Prompt
Arrange every line of text from the entries below as a Markdown table with two columns, Number and Text. Number each line in order and leave out blank lines.
═════ Data
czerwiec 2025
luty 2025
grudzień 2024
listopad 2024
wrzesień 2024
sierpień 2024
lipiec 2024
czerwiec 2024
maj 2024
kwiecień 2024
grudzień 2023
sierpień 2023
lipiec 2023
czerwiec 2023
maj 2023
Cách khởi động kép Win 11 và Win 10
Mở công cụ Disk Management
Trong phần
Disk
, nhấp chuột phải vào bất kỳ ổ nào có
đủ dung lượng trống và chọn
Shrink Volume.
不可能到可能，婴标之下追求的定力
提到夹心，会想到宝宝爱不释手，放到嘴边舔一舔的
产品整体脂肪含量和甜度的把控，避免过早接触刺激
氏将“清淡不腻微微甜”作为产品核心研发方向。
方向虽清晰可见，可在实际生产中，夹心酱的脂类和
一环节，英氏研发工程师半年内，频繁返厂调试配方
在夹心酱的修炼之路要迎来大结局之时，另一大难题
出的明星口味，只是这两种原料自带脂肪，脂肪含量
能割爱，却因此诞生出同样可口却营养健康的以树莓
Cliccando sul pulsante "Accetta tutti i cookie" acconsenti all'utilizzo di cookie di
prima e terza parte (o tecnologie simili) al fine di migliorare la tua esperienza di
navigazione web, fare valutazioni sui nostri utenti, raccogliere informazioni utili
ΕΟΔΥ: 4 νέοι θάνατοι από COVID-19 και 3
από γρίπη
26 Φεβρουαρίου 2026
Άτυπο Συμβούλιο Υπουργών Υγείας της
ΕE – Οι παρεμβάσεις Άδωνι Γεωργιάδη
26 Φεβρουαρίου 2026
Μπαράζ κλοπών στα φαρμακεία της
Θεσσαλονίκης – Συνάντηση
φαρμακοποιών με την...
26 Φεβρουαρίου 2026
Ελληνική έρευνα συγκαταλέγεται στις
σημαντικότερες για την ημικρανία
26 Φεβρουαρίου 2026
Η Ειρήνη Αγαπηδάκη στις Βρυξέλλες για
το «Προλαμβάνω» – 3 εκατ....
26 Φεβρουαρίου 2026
══════════
Answer to this exercise
| Number | Text |
|---|---|
| 1 | czerwiec 2025 |
| 2 | luty 2025 |
| 3 | grudzień 2024 |
| 4 | listopad 2024 |
| 5 | wrzesień 2024 |
| 6 | sierpień 2024 |
| 7 | lipiec 2024 |
| 8 | czerwiec 2024 |
| 9 | maj 2024 |
| 10 | kwiecień 2024 |
| 11 | grudzień 2023 |
| 12 | sierpień 2023 |
| 13 | lipiec 2023 |
| 14 | czerwiec 2023 |
| 15 | maj 2023 |
| 16 | Cách khởi động kép Win 11 và Win 10 |
| 17 | Mở công cụ Disk Management |
| 18 | Trong phần |
| 19 | Disk |
| 20 | , nhấp chuột phải vào bất kỳ ổ nào có |
| 21 | đủ dung lượng trống và chọn |
| 22 | Shrink Volume. |
| 23 | 不可能到可能，婴标之下追求的定力 |
| 24 | 提到夹心，会想到宝宝爱不释手，放到嘴边舔一舔的 |
| 25 | 产品整体脂肪含量和甜度的把控，避免过早接触刺激 |
| 26 | 氏将“清淡不腻微微甜”作为产品核心研发方向。 |
| 27 | 方向虽清晰可见，可在实际生产中，夹心酱的脂类和 |
| 28 | 一环节，英氏研发工程师半年内，频繁返厂调试配方 |
| 29 | 在夹心酱的修炼之路要迎来大结局之时，另一大难题 |
| 30 | 出的明星口味，只是这两种原料自带脂肪，脂肪含量 |
| 31 | 能割爱，却因此诞生出同样可口却营养健康的以树莓 |
| 32 | Cliccando sul pulsante "Accetta tutti i cookie" acconsenti all'utilizzo di cookie di |
| 33 | prima e terza parte (o tecnologie simili) al fine di migliorare la tua esperienza di |
| 34 | navigazione web, fare valutazioni sui nostri utenti, raccogliere informazioni utili |
| 35 | ΕΟΔΥ: 4 νέοι θάνατοι από COVID-19 και 3 |
| 36 | από γρίπη |
| 37 | 26 Φεβρουαρίου 2026 |
| 38 | Άτυπο Συμβούλιο Υπουργών Υγείας της |
| 39 | ΕE – Οι παρεμβάσεις Άδωνι Γεωργιάδη |
| 40 | 26 Φεβρουαρίου 2026 |
| 41 | Μπαράζ κλοπών στα φαρμακεία της |
| 42 | Θεσσαλονίκης – Συνάντηση |
| 43 | φαρμακοποιών με την... |
| 44 | 26 Φεβρουαρίου 2026 |
| 45 | Ελληνική έρευνα συγκαταλέγεται στις |
| 46 | σημαντικότερες για την ημικρανία |
| 47 | 26 Φεβρουαρίου 2026 |
| 48 | Η Ειρήνη Αγαπηδάκη στις Βρυξέλλες για |
| 49 | το «Προλαμβάνω» – 3 εκατ.... |
| 50 | 26 Φεβρουαρίου 2026 |